たくさんの生徒達から声をかけられている綾人くんを、心配しながら見守っていたとき。
「──おい、りん」
「……ゲッ」
ぶっきらぼうに私の名前を呼んだ男子。
「な、なによ。俊介」
「お前、あの神崎ってヤツと今日一緒に登校してきたんだってな?」
「そうだけど?それがどうしたの?」
俊介は十歳のころからゴールドスターに所属している芸能人だ。
もともと子役として芸能デビューして以来、今は練習生としてアイドルを目指している。
世間では俊介の俺サマ感と、ガッシリとした体格、それとこのくっきりとした顔立ちが全国の女の子を夢中にさせているのだと言われているほどだ。
それに加えて、彼はかなりの実力の持ち主で、近々アイドルデビューするのではないかと囁かれている。
「──アイツとどういう関係なんだよ」
何より、お姉ちゃんがマネージャーとして最初に担当したのが俊介だ。だから私との接点も昔から多く、いつも馴れ馴れしく声をかけてくるのだ。
「し、知らない……かな」
「へぇ、俺に隠しごとか。生意気だな」
そして俊介は、私のことを自分のマネージャーかお世話係だと思っている。
何度も『私と事務所は関係ないんだから!』と伝えても、まったく聞く耳を持たず、いつも何かと私に雑用を押し付けてくるから厄介だ。

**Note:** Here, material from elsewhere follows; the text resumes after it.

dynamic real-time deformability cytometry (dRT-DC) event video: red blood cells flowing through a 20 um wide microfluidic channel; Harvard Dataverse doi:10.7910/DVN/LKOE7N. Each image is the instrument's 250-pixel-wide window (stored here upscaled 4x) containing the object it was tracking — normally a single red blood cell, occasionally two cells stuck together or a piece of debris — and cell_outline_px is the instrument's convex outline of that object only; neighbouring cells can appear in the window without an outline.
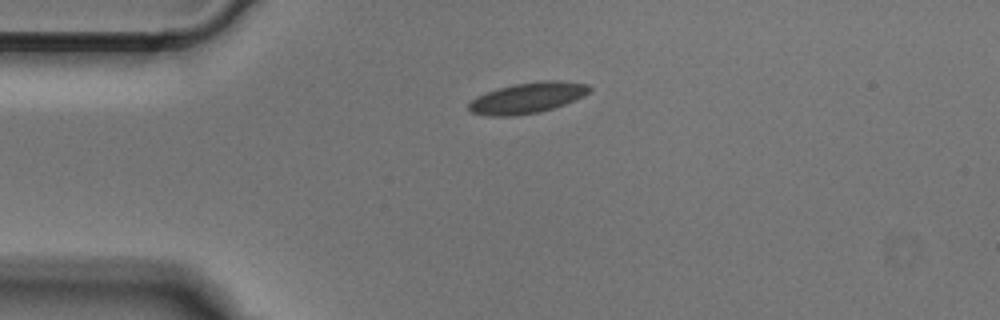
{"species": "Egyptian fruit bat (a non-hibernating species)", "species_latin": "Rousettus aegyptiacus", "temperature_condition": "cold", "stored_images_in_passage": 40, "camera_frame_rate_fps": 3000, "um_per_image_px": 0.085, "animal": {"sex": "male"}, "frame": {"image": 1, "passage_image": 1, "time_ms": 0.0, "image_size_px": [1000, 320], "cell_outline_px": [[592, 88], [584, 96], [564, 104], [540, 112], [516, 116], [484, 116], [472, 112], [468, 108], [468, 104], [476, 96], [500, 88], [516, 84], [540, 80], [560, 80], [588, 84]], "centroid_in_image_um": [44.84, 8.32], "position_along_channel_um": 40.2, "area_um2": 21.62}}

俊介はグッと私との距離を近づけて、綾人くんのことを聞き出そうとする。
「俊介、ストップ!本当にまだ詳しくは知らないの!」
「じゃあ今りんが知ってるすべてのことを俺に話せよ」
「この……っ、傲慢男!そういうのはお姉ちゃんに聞いてよ!」
「今日ミーティングがあるっつーのは聞いてるけど、放課後まで待てねぇ。今言え」
「あのねぇ!」
俊介は綾人くんとは真逆のタイプ。
いつも俺サマで、強引で、私のことを振り回してくる。
綾人くんが天使だとしたら、俊介は確実に悪魔だ。
綾人くんが白なら、彼は黒。真っ黒だ!
「──りん、大丈夫?」
またいつものように俊介と口喧嘩に発展しそうになっていたとき。
間に割って入ってくれたのは綾人くんだった。
綾人くんは私のことを心配しながら、目の前にいる俊介のことを警戒しながら見ている。
「ちょうどいいわ。お前のこと、りんからいろいろ聞こうと思ってたとこなんだわ」
「俺のことが知りたいなら、りんから聞くんじゃなくて直接聞きにおいでよ」
なんだか一気に不穏な空気が漂いはじめた。
綾人くんは私を自分の背中へ隠して、俊介と向かい合う。
もともと人気が高い俊介と、今日で一気に知名度をあげた綾人くんが一緒にいれば、いやでも目立ってしまう。
休み時間ということもあってか、たくさんの生徒達から注目されている。
「つーかお前、俺と同じ事務所なんだって?」
「そうなの?ごめん、まだキミのこと知らなくて」
「ハッ!今日の放課後、事務所のミーティングがあるから、それが終わったらゆっくり話そうぜ」
「奇遇だね。俺も今日、事務所からミーティングに呼ばれてるから」
「え?そういえば私も、今日お姉ちゃんから放課後事務所に来てって言われてたんだ」
朝、一番忙しい時間にかかってきたお姉ちゃんからの電話の内容を思い出した。
《あ、それからさ!今日の放課後、りんも一緒に事務所に来てくれない?ちょっと伝えたいことがあるから!》
「は?」
「りんも?」
「俊介と綾人くんも?」
一体、何が起こるんだろう。
三人とも顔を合わせたちょうどそのとき、タイミングよく授業が始まるチャイムが鳴り響いた。
「りん、教室に入ろうか」
「う、うん」
クラスが違う俊介は、自分の教室に戻る間際「お前ら二人、放課後教室にいろよ。迎えに行く」と言って去っていった。
綾人くんと俊介が事務所に呼ばれることは理解できるけれど、どうして私まで?お姉ちゃんは何を企んでいるんだろう。
そんなことをグルグルと頭の中で考えながら、自分の席についた。